Washington D.C. (July 13, 2020)—On Tuesday, July 14, 2020, at 10:45 a.m. (ET), Rep. Raja Krishnamoorthi, Chairman of the Subcommittee on Economic and Consumer Policy, will hold a virtual briefing entitled “Guardrails to Ensure a Safe and Effective COVID-19 Vaccine.”
The briefing will examine the processes that the Food and Drug Administration (FDA) will use to review and license or authorize any vaccine candidates for the novel coronavirus.
The Members will also examine the need for guardrails in vaccine development and review, including: (1) requiring large phase 3 clinical trials with at least 30,000 participants, and (2) requiring the use of advisory committees made up of independent scientists who make public recommendations to federal agencies.
There are more than 100 vaccine candidates in preclinical development around the world. At least seventeen vaccines have already proceeded toward clinical trials globally, including four in the United States. The US-based candidate being developed by Moderna Inc. is reportedly on track to begin large-scale efficacy trials by the end of July. “Operation Warp Speed” has a stated goal of vaccine deployment by early 2021, which would be extraordinary and unprecedented for a vaccine.

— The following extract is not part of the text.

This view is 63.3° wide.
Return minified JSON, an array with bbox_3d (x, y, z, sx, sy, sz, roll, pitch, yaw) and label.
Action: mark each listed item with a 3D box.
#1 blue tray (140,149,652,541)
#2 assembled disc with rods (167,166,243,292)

FDA typically seeks advice from the Vaccines and Related Biological Products Advisory Committee (VRBPAC), which reviews and evaluates data concerning the safety, effectiveness, and appropriate use of vaccines. While the FDA Commissioner can ultimately disregard the recommendation of VRBPAC, its findings will be public. Currently, it is optional for FDA to consult VRBPAC.

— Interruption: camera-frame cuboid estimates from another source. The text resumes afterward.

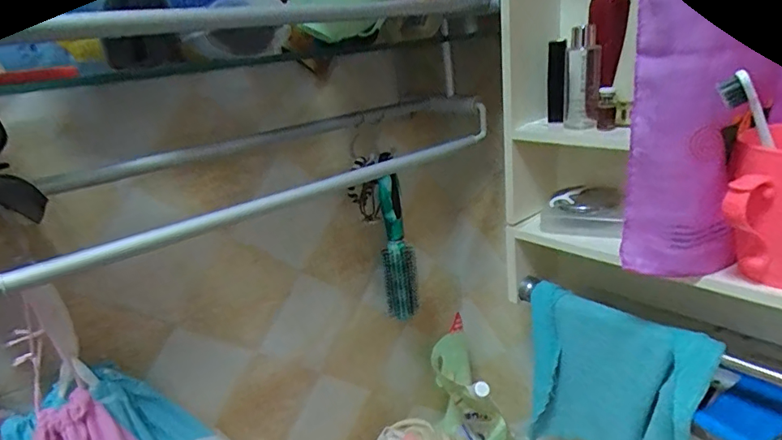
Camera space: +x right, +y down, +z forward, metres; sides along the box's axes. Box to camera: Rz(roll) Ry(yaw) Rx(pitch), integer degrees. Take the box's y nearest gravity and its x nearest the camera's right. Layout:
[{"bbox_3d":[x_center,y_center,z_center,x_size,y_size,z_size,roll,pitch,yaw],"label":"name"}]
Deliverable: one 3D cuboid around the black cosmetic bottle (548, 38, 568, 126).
[{"bbox_3d":[0.170,-0.140,0.483,0.016,0.078,0.019,-1,22,15],"label":"black cosmetic bottle"}]

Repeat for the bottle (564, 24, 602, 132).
[{"bbox_3d":[0.187,-0.138,0.460,0.030,0.093,0.024,1,22,20],"label":"bottle"}]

On June 18, 2020, Chairs Krishnamoorthi, Maloney and Clyburn wrote to FDA Commissioner Hahn seeking a commitment to “involving VRBPAC in the decision-making process for every vaccine candidate” in order to “significantly increase public confidence” in the FDA’s future decisions. FDA did not agree to make this commitment, and Chair Krishnamoorthi plans on introducing legislation to require it to do so.